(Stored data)
==============================
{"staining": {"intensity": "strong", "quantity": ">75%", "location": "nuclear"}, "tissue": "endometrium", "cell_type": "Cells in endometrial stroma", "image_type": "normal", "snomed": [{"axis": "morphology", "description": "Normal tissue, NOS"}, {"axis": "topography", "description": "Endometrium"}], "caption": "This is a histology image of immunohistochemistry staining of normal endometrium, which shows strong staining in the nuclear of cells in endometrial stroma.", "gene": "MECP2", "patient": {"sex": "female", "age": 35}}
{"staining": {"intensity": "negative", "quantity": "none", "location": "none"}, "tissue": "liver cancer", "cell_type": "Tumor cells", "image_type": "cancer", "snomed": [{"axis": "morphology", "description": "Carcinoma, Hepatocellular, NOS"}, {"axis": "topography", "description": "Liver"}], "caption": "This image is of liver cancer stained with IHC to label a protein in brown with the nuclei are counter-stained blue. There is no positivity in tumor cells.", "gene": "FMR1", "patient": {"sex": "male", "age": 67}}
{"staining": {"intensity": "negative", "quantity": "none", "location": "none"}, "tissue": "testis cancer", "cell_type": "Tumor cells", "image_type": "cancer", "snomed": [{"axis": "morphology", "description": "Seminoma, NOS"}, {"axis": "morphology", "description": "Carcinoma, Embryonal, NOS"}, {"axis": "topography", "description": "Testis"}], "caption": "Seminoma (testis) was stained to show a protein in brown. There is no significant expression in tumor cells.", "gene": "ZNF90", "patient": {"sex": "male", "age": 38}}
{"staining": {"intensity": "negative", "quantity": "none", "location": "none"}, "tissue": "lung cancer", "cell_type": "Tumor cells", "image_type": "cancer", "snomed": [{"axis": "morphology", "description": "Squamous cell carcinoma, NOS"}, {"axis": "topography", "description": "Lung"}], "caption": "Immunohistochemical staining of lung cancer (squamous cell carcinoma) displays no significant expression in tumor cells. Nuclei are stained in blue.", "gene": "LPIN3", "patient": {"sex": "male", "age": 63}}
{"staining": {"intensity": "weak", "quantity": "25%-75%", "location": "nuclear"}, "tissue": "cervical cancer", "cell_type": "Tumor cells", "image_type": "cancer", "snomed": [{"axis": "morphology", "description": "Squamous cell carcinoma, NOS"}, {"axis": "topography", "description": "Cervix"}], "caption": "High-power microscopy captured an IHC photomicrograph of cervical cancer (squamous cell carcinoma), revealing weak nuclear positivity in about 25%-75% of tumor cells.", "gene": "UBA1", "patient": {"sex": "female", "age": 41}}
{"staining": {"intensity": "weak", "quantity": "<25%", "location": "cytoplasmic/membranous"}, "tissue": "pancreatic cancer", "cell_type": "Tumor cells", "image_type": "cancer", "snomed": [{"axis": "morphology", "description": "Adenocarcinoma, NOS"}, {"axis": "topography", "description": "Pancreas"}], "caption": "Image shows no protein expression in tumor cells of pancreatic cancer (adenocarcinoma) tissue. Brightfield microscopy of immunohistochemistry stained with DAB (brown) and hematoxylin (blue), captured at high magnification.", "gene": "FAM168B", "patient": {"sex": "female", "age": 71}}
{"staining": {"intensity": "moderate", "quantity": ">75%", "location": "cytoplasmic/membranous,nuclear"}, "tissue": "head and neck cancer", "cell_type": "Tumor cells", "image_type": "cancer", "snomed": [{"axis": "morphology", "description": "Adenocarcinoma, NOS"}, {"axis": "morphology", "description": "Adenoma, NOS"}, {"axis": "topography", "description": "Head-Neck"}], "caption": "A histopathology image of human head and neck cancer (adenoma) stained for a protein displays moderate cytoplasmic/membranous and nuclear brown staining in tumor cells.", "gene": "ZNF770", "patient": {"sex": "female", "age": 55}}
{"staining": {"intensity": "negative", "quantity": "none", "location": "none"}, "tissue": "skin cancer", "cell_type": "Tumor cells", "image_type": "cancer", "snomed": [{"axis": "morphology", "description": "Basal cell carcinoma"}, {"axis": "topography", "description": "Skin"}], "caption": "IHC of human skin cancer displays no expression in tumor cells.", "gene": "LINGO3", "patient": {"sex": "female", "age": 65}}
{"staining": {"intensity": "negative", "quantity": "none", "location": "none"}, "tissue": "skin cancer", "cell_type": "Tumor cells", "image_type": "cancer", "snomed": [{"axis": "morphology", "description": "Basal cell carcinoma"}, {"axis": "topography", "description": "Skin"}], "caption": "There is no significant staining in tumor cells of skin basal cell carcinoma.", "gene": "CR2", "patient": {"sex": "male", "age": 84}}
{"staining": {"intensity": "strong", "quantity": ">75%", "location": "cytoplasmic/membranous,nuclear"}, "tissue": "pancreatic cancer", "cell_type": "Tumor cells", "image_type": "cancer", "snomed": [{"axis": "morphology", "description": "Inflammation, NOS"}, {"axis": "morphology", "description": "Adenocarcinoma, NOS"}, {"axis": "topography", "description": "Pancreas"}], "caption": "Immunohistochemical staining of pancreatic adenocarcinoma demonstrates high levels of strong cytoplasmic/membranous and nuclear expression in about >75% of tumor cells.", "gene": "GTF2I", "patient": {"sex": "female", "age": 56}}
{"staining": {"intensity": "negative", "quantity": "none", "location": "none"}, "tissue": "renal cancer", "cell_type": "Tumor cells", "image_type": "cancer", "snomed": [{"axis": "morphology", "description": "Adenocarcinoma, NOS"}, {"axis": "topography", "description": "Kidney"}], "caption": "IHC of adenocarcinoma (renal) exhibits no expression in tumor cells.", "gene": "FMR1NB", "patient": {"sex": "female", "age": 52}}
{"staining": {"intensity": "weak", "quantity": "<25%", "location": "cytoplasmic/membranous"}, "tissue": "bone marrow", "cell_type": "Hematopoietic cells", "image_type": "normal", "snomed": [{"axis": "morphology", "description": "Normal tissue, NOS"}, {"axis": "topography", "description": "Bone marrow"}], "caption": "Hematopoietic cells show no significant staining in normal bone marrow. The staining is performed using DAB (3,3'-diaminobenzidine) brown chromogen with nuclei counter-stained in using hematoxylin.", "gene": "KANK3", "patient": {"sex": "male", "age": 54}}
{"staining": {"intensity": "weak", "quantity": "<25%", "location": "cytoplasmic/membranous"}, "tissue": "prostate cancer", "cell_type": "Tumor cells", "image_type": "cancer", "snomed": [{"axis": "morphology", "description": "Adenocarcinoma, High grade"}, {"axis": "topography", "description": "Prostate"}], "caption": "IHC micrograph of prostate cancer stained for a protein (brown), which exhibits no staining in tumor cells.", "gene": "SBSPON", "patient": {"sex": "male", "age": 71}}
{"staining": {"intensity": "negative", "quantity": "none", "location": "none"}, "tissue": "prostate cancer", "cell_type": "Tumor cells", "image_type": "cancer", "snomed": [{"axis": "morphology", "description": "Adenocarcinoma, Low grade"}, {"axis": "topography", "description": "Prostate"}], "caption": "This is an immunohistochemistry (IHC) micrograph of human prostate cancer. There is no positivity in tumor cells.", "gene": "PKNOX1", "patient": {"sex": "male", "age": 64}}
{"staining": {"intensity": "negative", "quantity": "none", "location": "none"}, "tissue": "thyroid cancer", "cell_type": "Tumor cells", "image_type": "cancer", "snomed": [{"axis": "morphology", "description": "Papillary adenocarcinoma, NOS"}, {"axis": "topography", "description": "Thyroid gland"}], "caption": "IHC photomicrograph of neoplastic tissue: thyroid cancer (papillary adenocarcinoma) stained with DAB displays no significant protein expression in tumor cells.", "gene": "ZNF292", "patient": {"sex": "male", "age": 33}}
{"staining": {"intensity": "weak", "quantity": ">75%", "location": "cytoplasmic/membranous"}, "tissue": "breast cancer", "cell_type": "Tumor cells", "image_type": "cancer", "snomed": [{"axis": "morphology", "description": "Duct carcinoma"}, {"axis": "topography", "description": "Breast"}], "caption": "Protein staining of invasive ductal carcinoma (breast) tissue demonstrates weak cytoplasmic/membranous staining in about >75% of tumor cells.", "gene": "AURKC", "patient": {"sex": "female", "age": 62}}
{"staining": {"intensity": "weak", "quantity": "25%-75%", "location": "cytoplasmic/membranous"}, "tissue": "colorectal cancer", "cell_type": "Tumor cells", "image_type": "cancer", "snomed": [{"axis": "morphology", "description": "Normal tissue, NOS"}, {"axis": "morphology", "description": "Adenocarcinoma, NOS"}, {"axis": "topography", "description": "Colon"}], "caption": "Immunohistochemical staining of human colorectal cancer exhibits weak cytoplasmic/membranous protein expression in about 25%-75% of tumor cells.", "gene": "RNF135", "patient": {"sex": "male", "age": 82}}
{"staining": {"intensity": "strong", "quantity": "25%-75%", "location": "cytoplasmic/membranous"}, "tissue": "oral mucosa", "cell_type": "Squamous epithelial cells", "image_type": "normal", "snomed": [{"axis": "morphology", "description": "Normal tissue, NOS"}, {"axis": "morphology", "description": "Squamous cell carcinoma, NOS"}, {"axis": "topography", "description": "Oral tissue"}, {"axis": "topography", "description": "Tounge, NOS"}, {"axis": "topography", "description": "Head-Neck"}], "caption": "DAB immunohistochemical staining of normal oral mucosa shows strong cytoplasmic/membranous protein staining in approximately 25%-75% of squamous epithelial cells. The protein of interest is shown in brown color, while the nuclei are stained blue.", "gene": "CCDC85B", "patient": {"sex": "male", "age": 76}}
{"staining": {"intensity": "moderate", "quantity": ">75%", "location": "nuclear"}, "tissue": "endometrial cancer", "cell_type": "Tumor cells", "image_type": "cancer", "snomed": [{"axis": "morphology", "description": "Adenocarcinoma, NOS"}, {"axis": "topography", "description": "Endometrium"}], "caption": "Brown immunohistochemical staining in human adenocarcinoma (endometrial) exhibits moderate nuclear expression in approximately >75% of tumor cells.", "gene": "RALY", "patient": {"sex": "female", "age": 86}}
==============================
[TASK TO COMPLETE] With the entries above as the source, set down exactly the lines from the one holding "of normal oral" through the last line, both ends included.

[TASK RESULT]
{"staining": {"intensity": "strong", "quantity": "25%-75%", "location": "cytoplasmic/membranous"}, "tissue": "oral mucosa", "cell_type": "Squamous epithelial cells", "image_type": "normal", "snomed": [{"axis": "morphology", "description": "Normal tissue, NOS"}, {"axis": "morphology", "description": "Squamous cell carcinoma, NOS"}, {"axis": "topography", "description": "Oral tissue"}, {"axis": "topography", "description": "Tounge, NOS"}, {"axis": "topography", "description": "Head-Neck"}], "caption": "DAB immunohistochemical staining of normal oral mucosa shows strong cytoplasmic/membranous protein staining in approximately 25%-75% of squamous epithelial cells. The protein of interest is shown in brown color, while the nuclei are stained blue.", "gene": "CCDC85B", "patient": {"sex": "male", "age": 76}}
{"staining": {"intensity": "moderate", "quantity": ">75%", "location": "nuclear"}, "tissue": "endometrial cancer", "cell_type": "Tumor cells", "image_type": "cancer", "snomed": [{"axis": "morphology", "description": "Adenocarcinoma, NOS"}, {"axis": "topography", "description": "Endometrium"}], "caption": "Brown immunohistochemical staining in human adenocarcinoma (endometrial) exhibits moderate nuclear expression in approximately >75% of tumor cells.", "gene": "RALY", "patient": {"sex": "female", "age": 86}}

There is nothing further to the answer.